ASSIGNMENT:
Print the records below exactly. Omit every picture.

SUPPLIED RECORDS:
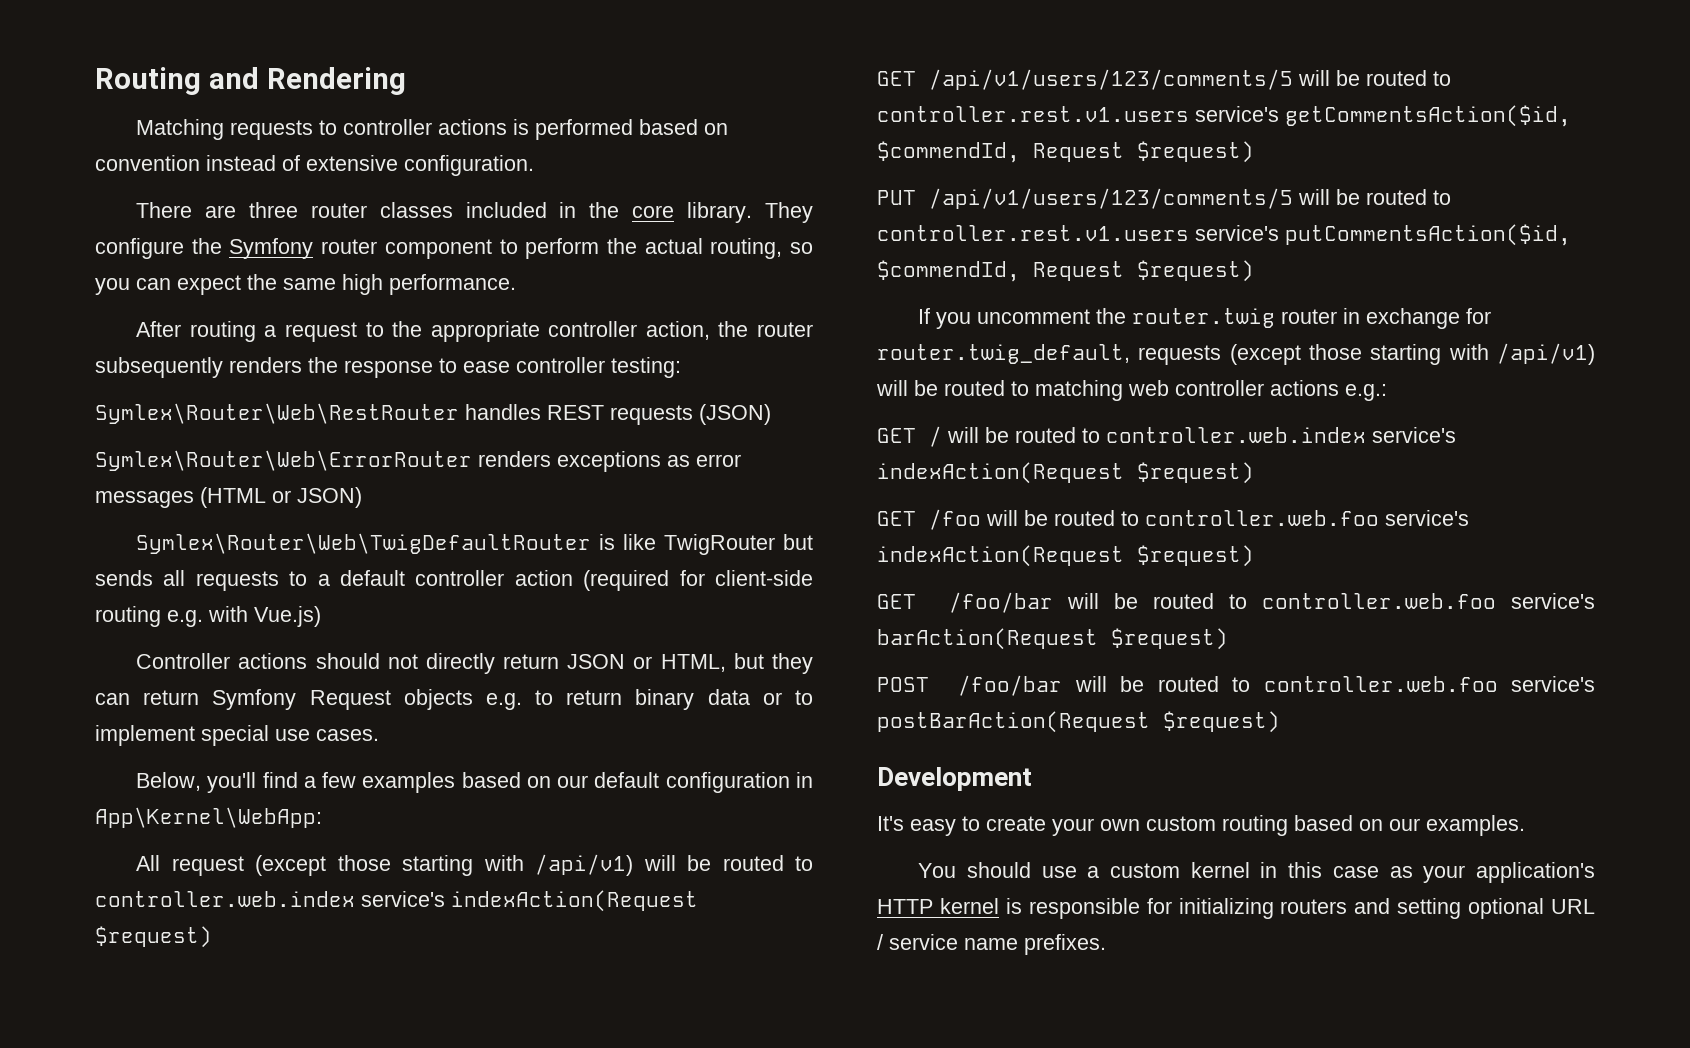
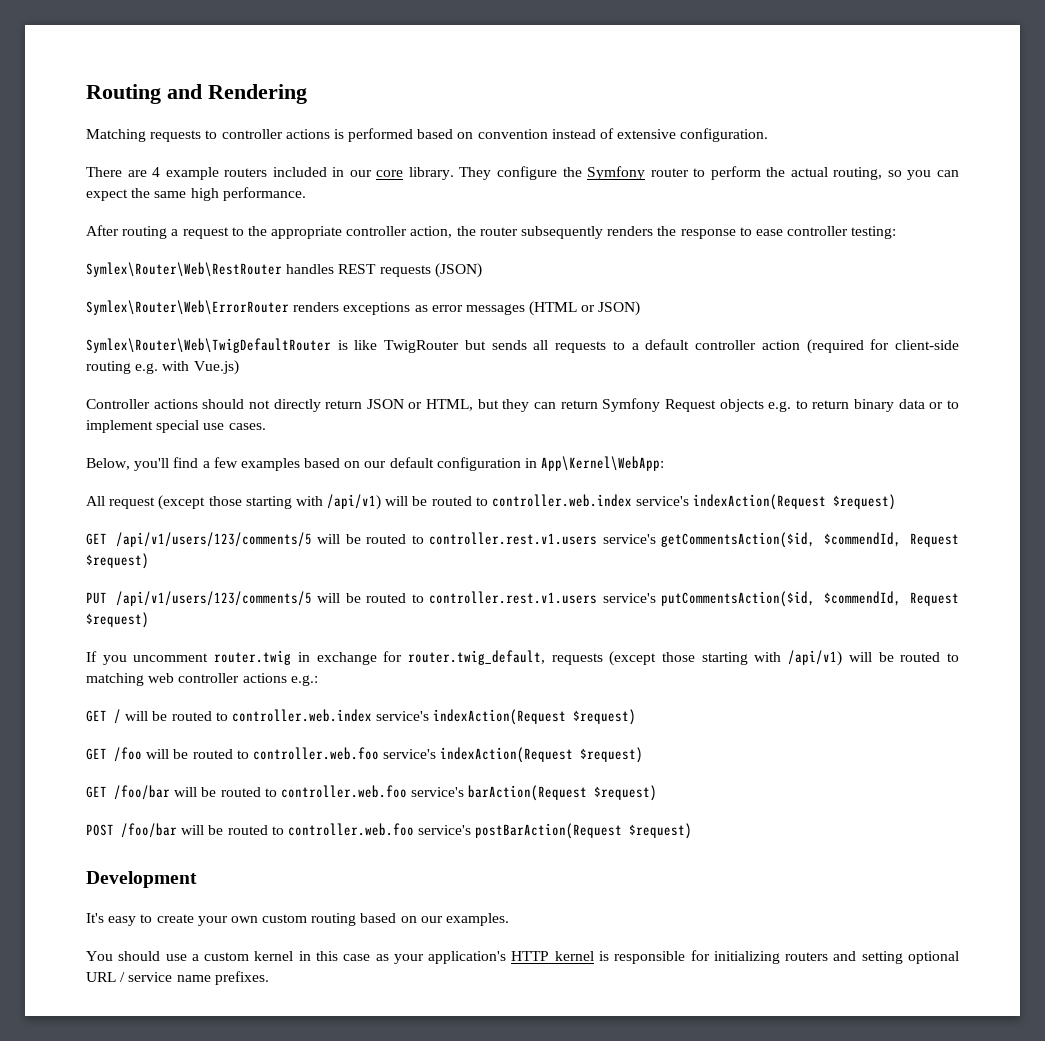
[248,202,453,218] three router classes -> [152,167,268,180] 4 example routers
[589,202,620,218] the -> [349,170,372,177] our
[384,239,492,259] component -> (689, 172) none
[1096,308,1338,328] the router.twig router -> [214,650,292,665] router.twig

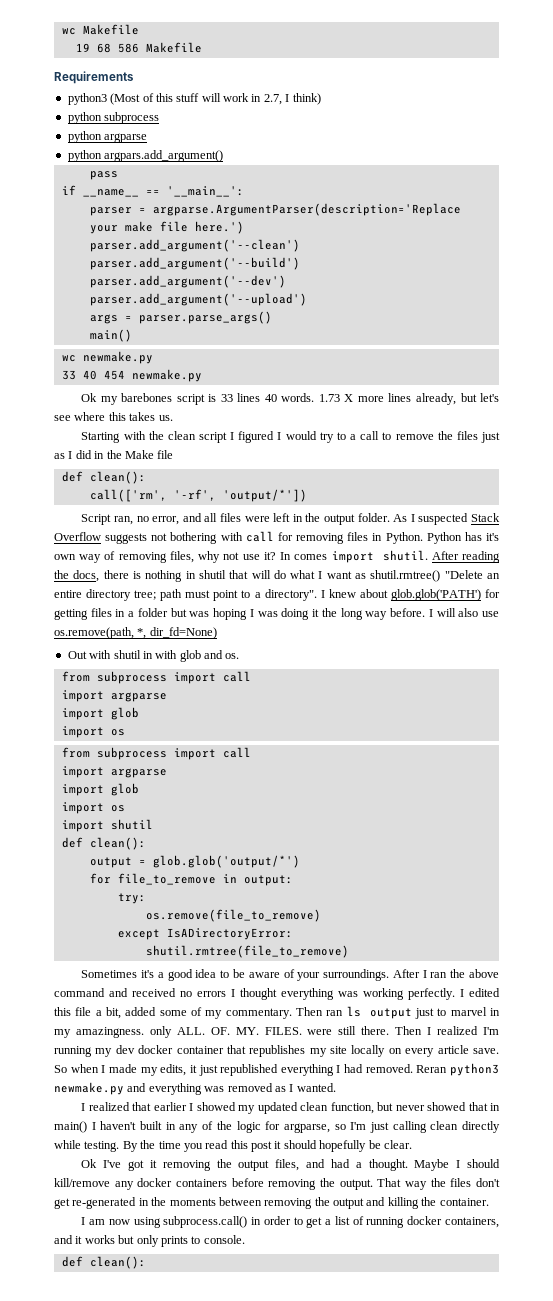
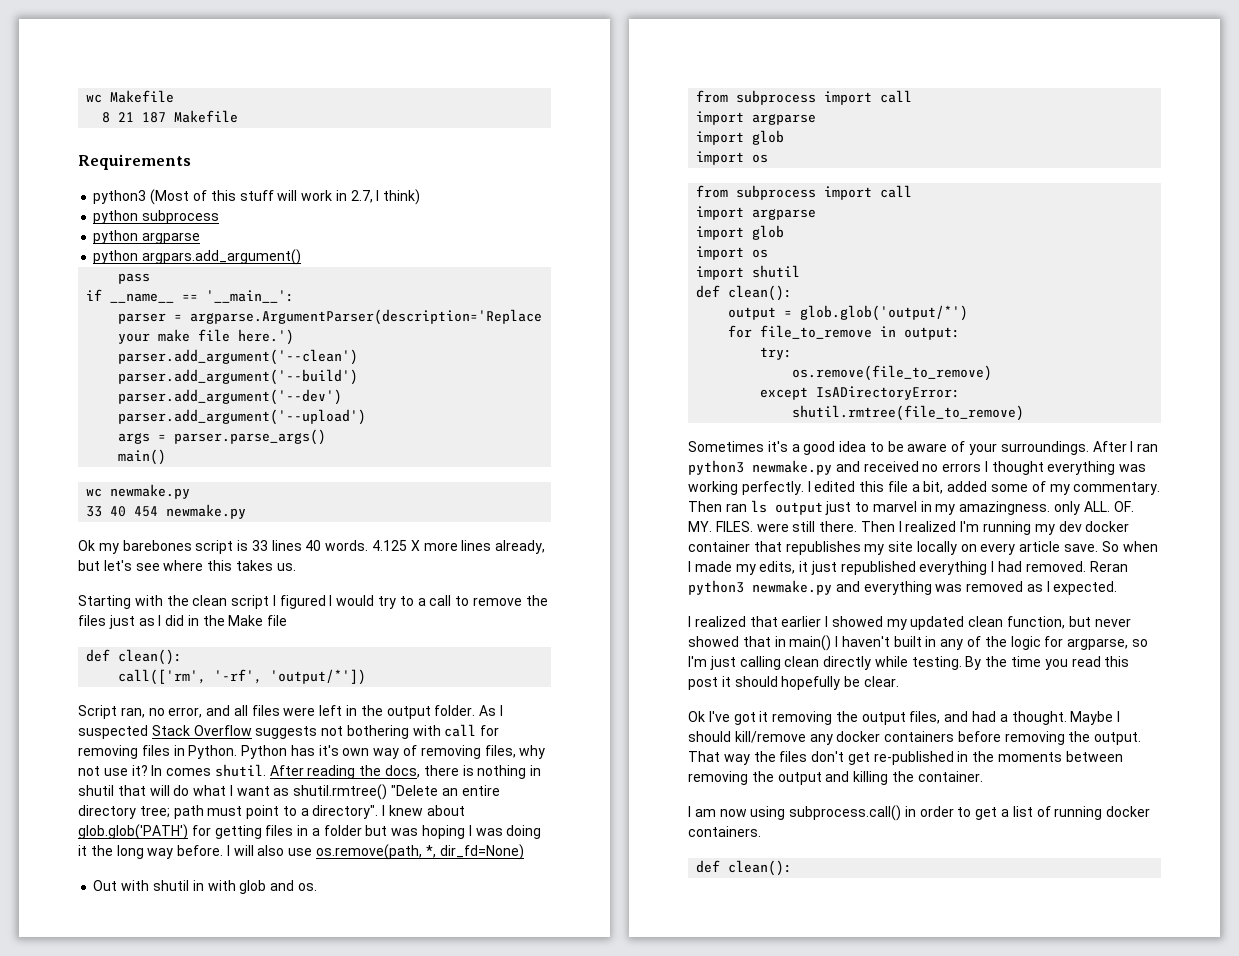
[75,43,139,53] 19 68 586 -> [102,112,167,123] 8 21 187
[318,394,340,402] 1.73 -> [372,540,408,551] 4.125
[331,551,374,563] import -> (212, 772) none
[450,969,499,978] [54,988,105,997] the above command -> [688,460,832,475] python3 newmake.py
[296,1083,336,1092] wanted. -> [1053,581,1118,595] expected.
[72,1197,137,1209] re-generated -> [873,751,954,765] re-published
[445,1217,500,1228] [54,1235,245,1247] containers, and it works but only prints to console. -> [688,826,761,837] containers.

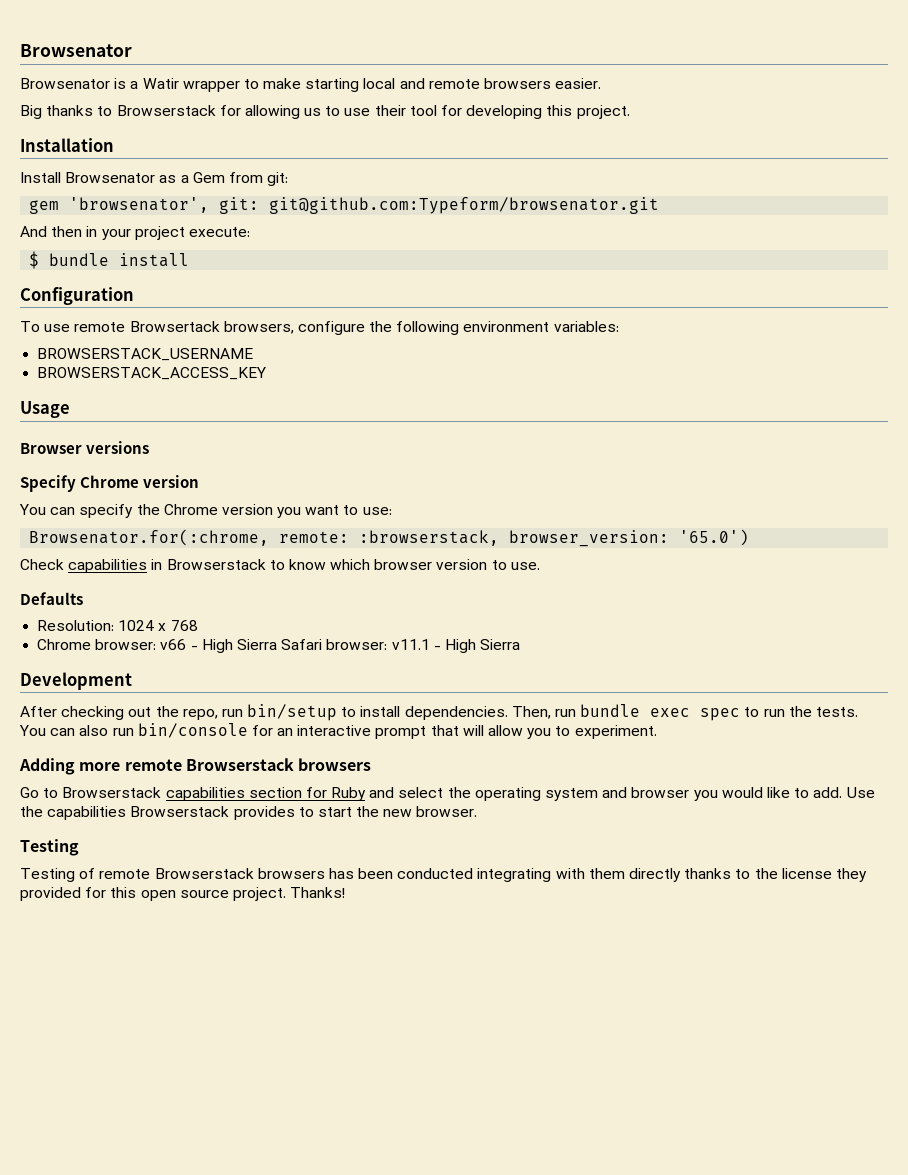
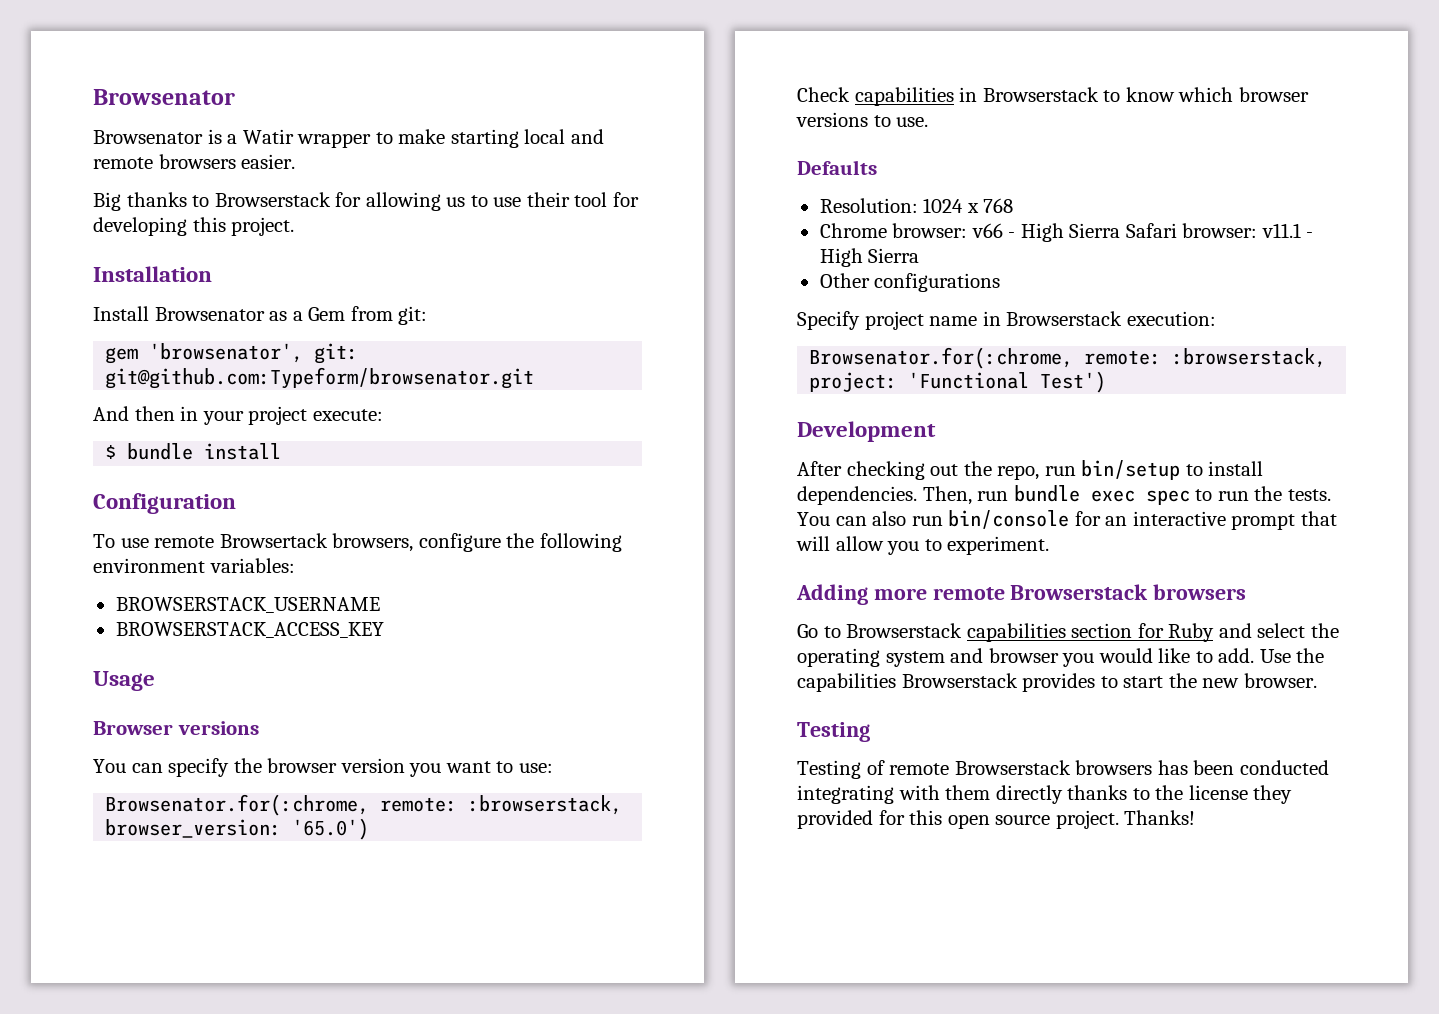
[20,475,200,492] // Specify Chrome version -> (259, 728) none
[163,504,218,515] Chrome -> [267,758,338,773] browser
[436,559,488,570] version -> [796,112,868,127] versions
(521, 644) none -> [819,273,1001,292] [797,311,1216,330] [809,347,1327,369] [809,371,1107,393] // Other configurations // Specify project name in Browserstack execution: // Browsenator.for(:chrome, remote: :browserstack, project: 'Functional Test')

YOUR RESPONSE:
[248,202,453,218] three router classes -> [152,167,268,180] 4 example routers
[589,202,620,218] the -> [349,170,372,177] our
[384,239,492,259] component -> (689, 172) none
[1096,308,1338,328] the router.twig router -> [214,650,292,665] router.twig

[75,43,139,53] 19 68 586 -> [102,112,167,123] 8 21 187
[318,394,340,402] 1.73 -> [372,540,408,551] 4.125
[331,551,374,563] import -> (212, 772) none
[450,969,499,978] [54,988,105,997] the above command -> [688,460,832,475] python3 newmake.py
[296,1083,336,1092] wanted. -> [1053,581,1118,595] expected.
[72,1197,137,1209] re-generated -> [873,751,954,765] re-published
[445,1217,500,1228] [54,1235,245,1247] containers, and it works but only prints to console. -> [688,826,761,837] containers.

[20,475,200,492] // Specify Chrome version -> (259, 728) none
[163,504,218,515] Chrome -> [267,758,338,773] browser
[436,559,488,570] version -> [796,112,868,127] versions
(521, 644) none -> [819,273,1001,292] [797,311,1216,330] [809,347,1327,369] [809,371,1107,393] // Other configurations // Specify project name in Browserstack execution: // Browsenator.for(:chrome, remote: :browserstack, project: 'Functional Test')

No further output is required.